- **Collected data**
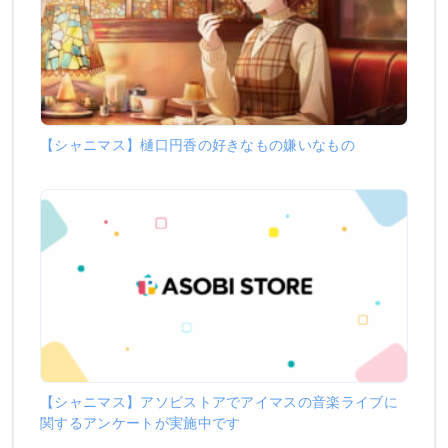
【シャニマス】樋口円香の好きなもの嫌いなもの
【シャニマス】アソビストアでアイマスの音楽ライブに
関するアンケートが実施中です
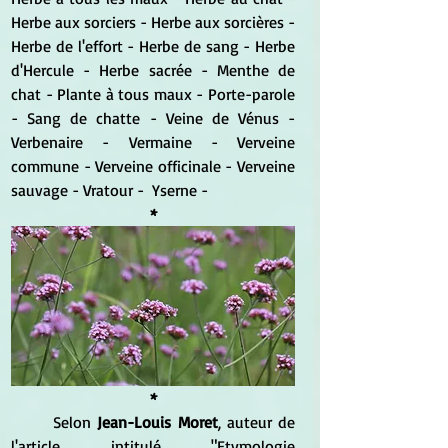
Herbe aux sorciers - 
Herbe aux sorcières - 
Herbe de l'effort - Herbe de sang - Herbe 
d'Hercule - Herbe sacrée - Menthe de 
chat - Plante à tous maux - Porte-parole 
- Sang de chatte - Veine de Vénus - 
Verbenaire - Vermaine - Verveine 
commune - Verveine officinale - Verveine 
sauvage - Vratour -  Yserne - 
*
*
	Selon
 Jean-Louis Moret
, auteur de 
l'article intitulé "Etymologie 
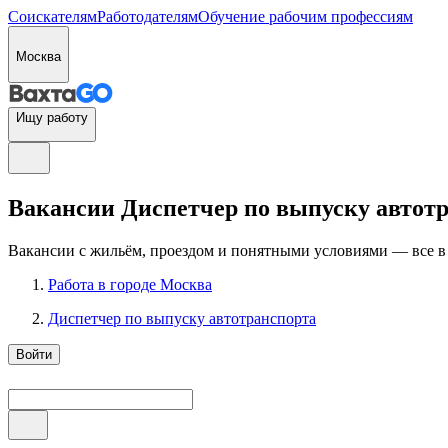
Соискателям
Работодателям
Обучение рабочим профессиям
Москва
Ищу работу
Вакансии Диспетчер по выпуску автотра
Вакансии с жильём, проездом и понятными условиями — все в
Работа в городе Москва
Диспетчер по выпуску автотранспорта
Войти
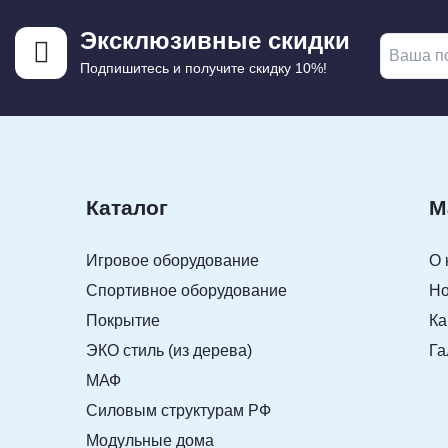
Эксклюзивные скидки
Подпишитесь и получите скидку 10%!
Каталог
М
Игровое оборудование
О 
Спортивное оборудование
Но
Покрытие
Ка
ЭКО стиль (из дерева)
Га
МАФ
Силовым структурам РФ
Модульные дома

- **Task to complete**
Give every line of text from the records above as a numbered list. Leave out blank lines and the pictures.

- **Written response**
1. 【シャニマス】樋口円香の好きなもの嫌いなもの
2. 【シャニマス】アソビストアでアイマスの音楽ライブに
3. 関するアンケートが実施中です
4. Herbe aux sorciers - 
5. Herbe aux sorcières - 
6. Herbe de l'effort - Herbe de sang - Herbe 
7. d'Hercule - Herbe sacrée - Menthe de 
8. chat - Plante à tous maux - Porte-parole 
9. - Sang de chatte - Veine de Vénus - 
10. Verbenaire - Vermaine - Verveine 
11. commune - Verveine officinale - Verveine 
12. sauvage - Vratour -  Yserne - 
13. *
14. *
15. 	Selon
16.  Jean-Louis Moret
17. , auteur de 
18. l'article intitulé "Etymologie 
19. Соискателям
20. Работодателям
21. Обучение рабочим профессиям
22. Москва
23. Ищу работу
24. Вакансии Диспетчер по выпуску автотра
25. Вакансии с жильём, проездом и понятными условиями — все в
26. Работа в городе Москва
27. Диспетчер по выпуску автотранспорта
28. Войти
29. Эксклюзивные скидки
30. Подпишитесь и получите скидку 10%!
31. Каталог
32. М
33. Игровое оборудование
34. О 
35. Спортивное оборудование
36. Но
37. Покрытие
38. Ка
39. ЭКО стиль (из дерева)
40. Га
41. МАФ
42. Силовым структурам РФ
43. Модульные дома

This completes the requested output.